42

AlexMennen comments on My current thoughts on MIRI's "highly reliable agent design" work - Effective Altruism Forum

You are viewing a comment permalink. View the original post to see all comments and the full post content.

Comments (52)

You are viewing a single comment's thread. Show more comments above.

Comment author: AlexMennen 10 July 2017 06:11:08AM *  2 points [-]

There's a strong possibility, even in a soft takeoff, that an unaligned AI would not act in an alarming way until after it achieves a decisive strategic advantage. In that case, the fact that it takes the AI a long time to achieve a decisive strategic advantage wouldn't do us much good, since we would not pick up an indication that anything was amiss during that period.

Reasons an AI might act in a desirable manner before but not after achieving a decisive strategic advantage:

Prior to achieving a decisive strategic advantage, the AI relies on cooperation with humans to achieve its goals, which provides an incentive not to act in ways that would result in it getting shut down. An AI may be capable of following these incentives well before achieving a decisive strategic advantage.

It may be easier to give an AI a goal system that aligns with human goals in familiar circumstances than it is to give it a goal system that aligns with human goals in all circumstances. An AI with such a goal system would act in ways that align with human goals if it has little optimization power but in ways that are not aligned with human goals if it has sufficiently large optimization power, and it may attain that much optimization power only after achieving a decisive strategic advantage (or before achieving a decisive strategic advantage, but after acquiring the ability to behave deceptively, as in the previous reason).

Comment author: Kaj_Sotala 10 July 2017 06:45:32PM 2 points [-]

There's a strong possibility, even in a soft takeoff, that an unaligned AI would not act in an alarming way until after it achieves a decisive strategic advantage.

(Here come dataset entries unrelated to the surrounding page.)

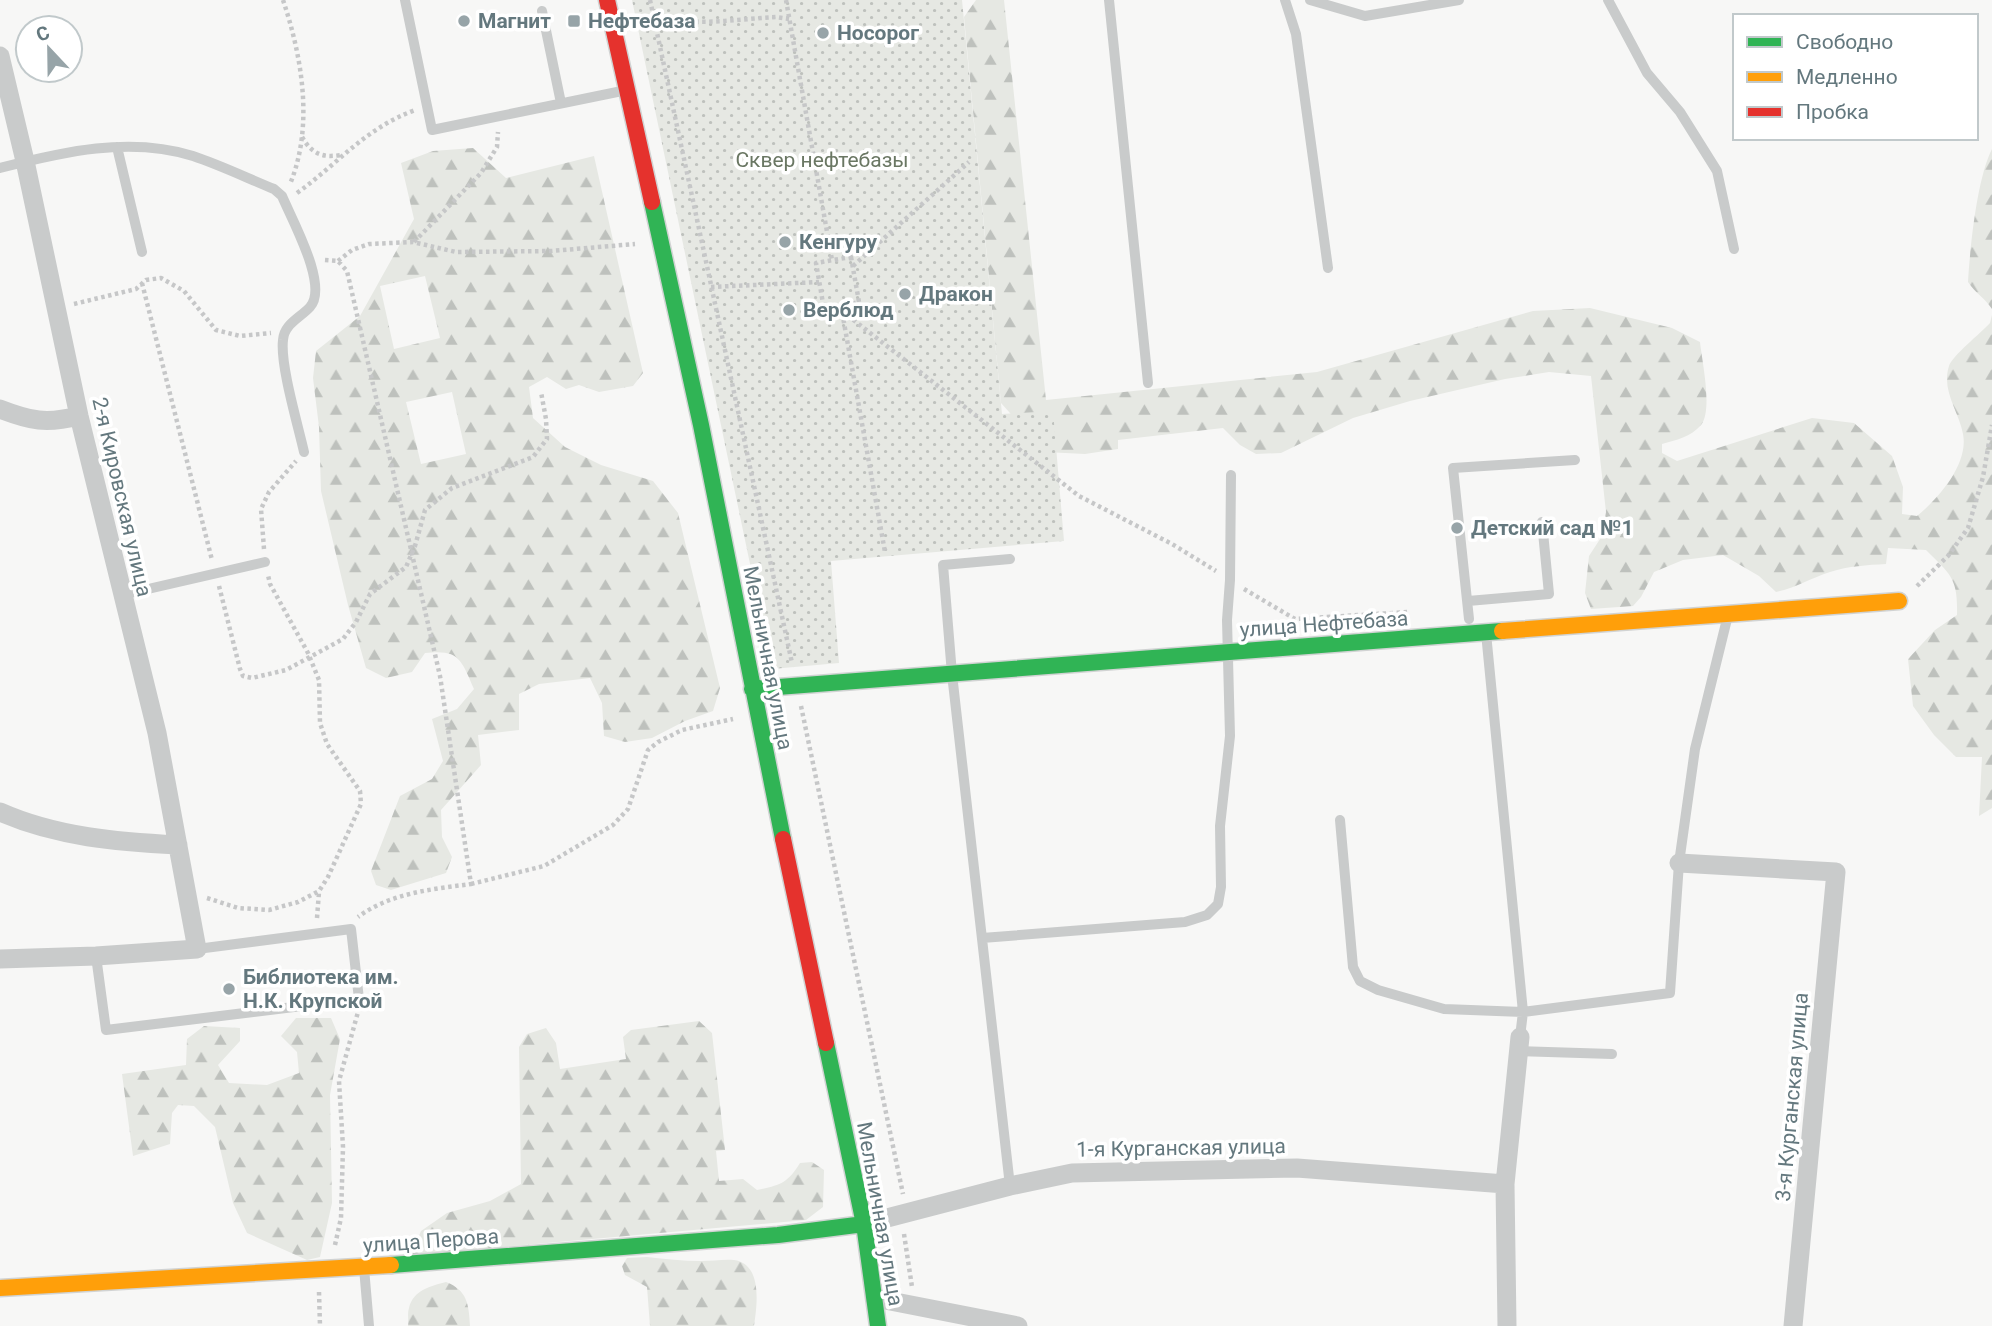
<svg xmlns="http://www.w3.org/2000/svg" width="1992" height="1326" font-family="Roboto,sans-serif">
<style>
.forest{fill:url(#forest-firs);fill-rule:evenodd}
.park{fill:url(#park-dots)}
.lines{fill:none;stroke-linecap:round;stroke-linejoin:round}
.fast-casing{stroke:#d1d3d3;stroke-width:19}
.slow-casing{stroke:#d1d3d3;stroke-width:19}
.jam-casing{stroke:#d1d3d3;stroke-width:19}
.path{stroke:#c6c7c8;stroke-width:4.5;stroke-dasharray:3.5 3.5;stroke-linecap:butt}
.lane{stroke:#c9cbcb;stroke-width:10}
.street{stroke:#c9cbcb;stroke-width:19}
.fast{stroke:#30b455;stroke-width:16}
.slow{stroke:#ff9f0a;stroke-width:16}
.jam{stroke:#e5322d;stroke-width:16}
.poi-dot{fill:#97a4a8;stroke:#fff;stroke-width:2.5}
.labels{text-anchor:middle;stroke-width:7;stroke-linejoin:round;paint-order:stroke}
.poi-label{font-size:21px;font-weight:bold;fill:#64787e;stroke:#fff;text-anchor:start}
.park-label{font-size:21px;fill:#6a7763;stroke:#fff}
.street-label{font-size:21px;fill:#64787e;stroke:#fff}
</style>
<defs>
<pattern id="forest-firs" width="22" height="20" patternUnits="userSpaceOnUse" patternTransform="scale(1.75)"><rect width="22" height="20" fill="#e6e8e3"/><path d="M5 1l3.5 6h-7zM16 11l3.5 6h-7z" fill="#bec1bd"/></pattern>
<pattern id="park-dots" width="8" height="8" patternUnits="userSpaceOnUse" patternTransform="scale(1.75)"><rect width="8" height="8" fill="#e6e8e3"/><path d="M2 2h.1M6 6h.1" fill="none" stroke="#bec1bd" stroke-width="1.8" stroke-linecap="round"/></pattern>
</defs>
<rect width="100%" height="100%" fill="#f7f7f6"/>
<path class="forest" d="M976,0H1004L1046,400L1317,372L1533,311L1590,308L1672,328L1700,342C1702,361 1713,410 1701,425C1691,437 1676,440 1662,444V453L1677,461L1812,418L1854,423L1892,456L1903,487L1902,514L1917,516C1938,499 1969,464 1963,434C1959,411 1941,391 1949,366C1952,356 1981,333 1990,323L1992,315V808L1979,816L1982,757H1956L1934,735L1913,706L1908,659L1935,630L1957,615C1958,578 1951,575 1926,550L1888,548L1886,564C1867,565 1849,566 1830,572C1811,578 1796,588 1776,592L1759,576L1723,555L1683,560L1654,572L1641,597L1633,606L1591,609L1585,593L1589,556L1602,536L1606,512L1591,376L1549,372L1505,379L1410,401L1353,418L1281,453L1256,454L1240,445L1223,428L1118,440V449L1085,454L1045,452L1001,403L964,17Z
M473,148L506,178L594,156L643,373L633,386L599,392L579,385L566,389L547,377L529,387L533,418L565,447L601,465L653,481L678,513L720,688L713,711L685,721L652,738L625,742L604,736L602,703L590,678L539,684L519,694V730L478,735L481,765L441,810L442,837L452,857L446,873L391,890L376,885L371,871L400,796L432,779L443,761L432,719L457,709L474,689C461,659 459,649 425,653L412,672L386,678L366,668L348,605L321,491L319,427L313,378L316,351L360,316L414,219L401,163L433,151ZM425,276L440,338L394,349L380,286ZM452,392L466,454L421,464L406,402Z
M1992,149V309C1985,298 1975,293 1968,282C1970,248 1977,178 1992,149Z
M296,1018H331L340,1039L330,1095L332,1203L320,1257L307,1260L247,1233L233,1203L215,1127L194,1106L178,1105L172,1113L170,1144L133,1156L122,1074L186,1065L187,1039L204,1026L240,1028V1041L218,1065L229,1083L267,1085L299,1073L297,1052L281,1036Z
M699,1021L712,1033L725,1150L716,1151L719,1181L743,1179L757,1190C780,1185 787,1184 800,1163L812,1162L824,1170L823,1207L806,1220L411,1255L421,1231L447,1213L490,1201L521,1184L519,1047L527,1034L546,1028L556,1043L560,1069L626,1059L623,1037L631,1030Z
M647,1257C665,1259 683,1261 701,1261C712,1261 724,1259 734,1260C763,1264 757,1306 754,1326H650L647,1287L625,1275L622,1266L627,1258Z
M446,1282C467,1290 469,1304 470,1326H408C409,1320 407,1314 409,1308C413,1290 431,1286 446,1282Z"/>
<path class="park" d="M632,0H962L1002,414L1053,411L1064,541L831,561L839,663L772,669Z"/>
<g class="lines">
<defs>
<path id="fast" d="M652,202L701,425L783,839
M752,689L1502,631
M826,1043L864,1224L878,1326
M391,1265L778,1235L864,1224"/>
<path id="slow" d="M1502,631L1899,601
M0,1288L391,1265"/>
<path id="jam" d="M607,0L652,202
M783,839L826,1043"/>
</defs>
<use href="#fast" class="fast-casing"/>
<use href="#slow" class="slow-casing"/>
<use href="#jam" class="jam-casing"/>
<path class="path" d="M283,0C302,57 314,126 290,184
M650,0L792,663
M786,0L832,260
M654,14C691,28 737,19 776,17L789,19
M302,137C312,154 322,158 341,155
M297,193C339,163 364,129 415,110
M414,242L481,173L497,147L498,132
M851,257L859,302L824,309L816,263Z
M325,260L338,261L347,271L440,676L471,884C433,889 390,893 358,917
M338,261L352,250L369,244L413,242L456,252L551,251L635,244
M853,266L969,162
M142,283L212,560
M711,287L819,282
M74,304L136,289L146,280L161,278L184,291L216,330L240,336L271,333
M841,306L885,552
M842,311L1079,496L1172,544L1216,571
M264,549L261,509L269,492L296,461
M219,586L240,669L243,676L252,678L286,670L343,639L356,622L370,594L406,567L415,546L425,510L452,488L533,457L547,439L546,419L541,392
M1917,586L1948,556L1968,528L1983,477L1992,425
M1244,589L1295,619L1409,612
M801,706L903,1194
M471,884L544,866L613,825L628,809L648,750L658,742L682,730L733,719
M207,898L238,908L269,910L298,902L319,891L328,877L361,804L360,791L327,744L320,723L319,680L308,653L270,584L268,575
M317,918L319,892
M904,1234L912,1287
M335,1245L341,1218L343,1147L339,1081L358,1012
M319,1292L320,1326"/>
<path class="lane" d="M405,0L432,130L622,91
M1109,0L1148,383
M1285,0L1296,34L1328,268
M1310,0L1365,16L1459,0
M1608,0L1647,73L1680,112L1717,171L1734,249
M542,11L561,103
M117,147L142,252
M0,168C62,152 130,136 193,156C220,165 247,178 274,189L282,196C292,220 329,286 310,307C300,318 284,324 283,340C280,365 298,425 304,452
M122,595L265,562
M1468,601L1549,594L1542,522
M1469,619L1453,468L1575,460
M1486,633L1523,1012L1520,1037
M1340,820L1353,967L1360,981L1378,990L1444,1009L1523,1012L1670,993L1679,863L1695,749L1728,615
M982,938L1185,922L1207,915L1218,904L1221,887L1220,826L1230,736L1227,620L1230,580L1231,475
M96,956L106,1030L359,999L351,929L197,949
M1518,1051L1612,1054
M1010,1186L952,674L943,565L1010,559
M364,1268L369,1326"/>
<path class="street" d="M0,56L25,161L79,416L157,733L197,949L96,956L0,959
M0,409C31,421 46,424 79,416
M0,812C56,837 119,842 178,845
M1679,863L1836,872L1793,1326
M864,1224L1010,1186L1072,1173L1297,1168L1505,1184
M875,1298L1018,1326
M1507,1326L1505,1184L1520,1037"/>
<use href="#fast" class="fast"/>
<use href="#slow" class="slow"/>
<use href="#jam" class="jam"/>
</g>
<g class="poi-dot">
<circle cx="464" cy="21" r="7"/>
<rect x="567" y="14" width="14" height="14" rx="3.5"/>
<circle cx="823" cy="33" r="7"/>
<circle cx="785" cy="242" r="7"/>
<circle cx="905" cy="294" r="7"/>
<circle cx="789" cy="310" r="7"/>
<circle cx="1457" cy="528" r="7"/>
<circle cx="229" cy="989" r="7"/>
</g>
<g class="labels">
<g class="poi-label">
<text x="478" y="28">Магнит</text>
<text x="588" y="28">Нефтебаза</text>
<text x="837" y="40">Носорог</text>
<text x="799" y="249">Кенгуру</text>
<text x="919" y="301">Дракон</text>
<text x="803" y="317">Верблюд</text>
<text x="1471" y="535">Детский сад №1</text>
<text x="243" y="984">Библиотека им.<tspan x="243" dy="24">Н.К. Крупской</tspan></text>
</g>
<g class="park-label">
<text x="822" y="167">Сквер нефтебазы</text>
</g>
<g class="street-label">
<text transform="translate(122 497) rotate(77)" y="7">2-я Кировская улица</text>
<text transform="translate(1324 624) rotate(-4)" y="7">улица Нефтебаза</text>
<text transform="translate(768 658) rotate(79)" y="7">Мельничная улица</text>
<text transform="translate(1792 1097) rotate(-85)" y="7">3-я Курганская улица</text>
<text transform="translate(1181 1148) rotate(-1)" y="7">1-я Курганская улица</text>
<text transform="translate(880 1214) rotate(80)" y="7">Мельничная улица</text>
<text transform="translate(431 1241) rotate(-4)" y="7">улица Перова</text>
</g>
</g>
<rect x="1733" y="14" width="245" height="126" fill="#ffffff" stroke="#c1c9cb" stroke-width="2"/>
<rect x="1747" y="37" width="35" height="10" fill="#30b455" stroke="#c1c9cb" stroke-width="2"/>
<text x="1796" y="49" font-size="21" fill="#64787e">Свободно</text>
<rect x="1747" y="72" width="35" height="10" fill="#ff9f0a" stroke="#c1c9cb" stroke-width="2"/>
<text x="1796" y="84" font-size="21" fill="#64787e">Медленно</text>
<rect x="1747" y="107" width="35" height="10" fill="#e5322d" stroke="#c1c9cb" stroke-width="2"/>
<text x="1796" y="119" font-size="21" fill="#64787e">Пробка</text>
<g transform="translate(49 49) rotate(338)"><circle r="33" fill="#ffffff" stroke="#c1c9cb" stroke-width="2"/>
<path d="M0-5L12 26L0 18L-12 26Z" fill="#97a4a8"/>
<text y="-10" font-size="19" font-weight="bold" text-anchor="middle" fill="#64787e">С</text>
</g>
</svg>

That's assuming that the AI is confident that it will achieve a DSA eventually, and that no competitors will do so first. (In a soft takeoff it seems likely that there will be many AIs, thus many potential competitors.) The worse the AI thinks its chances are of eventually achieving a DSA first, the more rational it becomes for it to risk non-cooperative action at the point when it thinks it has the best chances of success - even if those chances were low. That might help reveal unaligned AIs during a soft takeoff.

Interestingly this suggests that the more AIs there are, the easier it might be to detect unaligned AIs (since every additional competitor decreases any given AI's odds of getting a DSA first), and it suggests some unintuitive containment strategies such as explicitly explaining to the AI when it would be rational for it to go uncooperative if it was unaligned, to increase the odds of unaligned AIs really risking hostile action early on and being discovered...

Comment author: Daniel_Eth 19 July 2017 03:41:40AM 0 points [-]

Or it could just assume the AI has an unbounded utility function (or bounded very highly). An AI could guess it only has a 1 in 1/B chance of reaching DSA, but that the payoff from reaching this is 100B higher than defecting early. Since there are 100B stars in the galaxy, it seems likely that in a multipolar situation with decent diversity of AIs, some would fulfill this criteria and decide to gamble.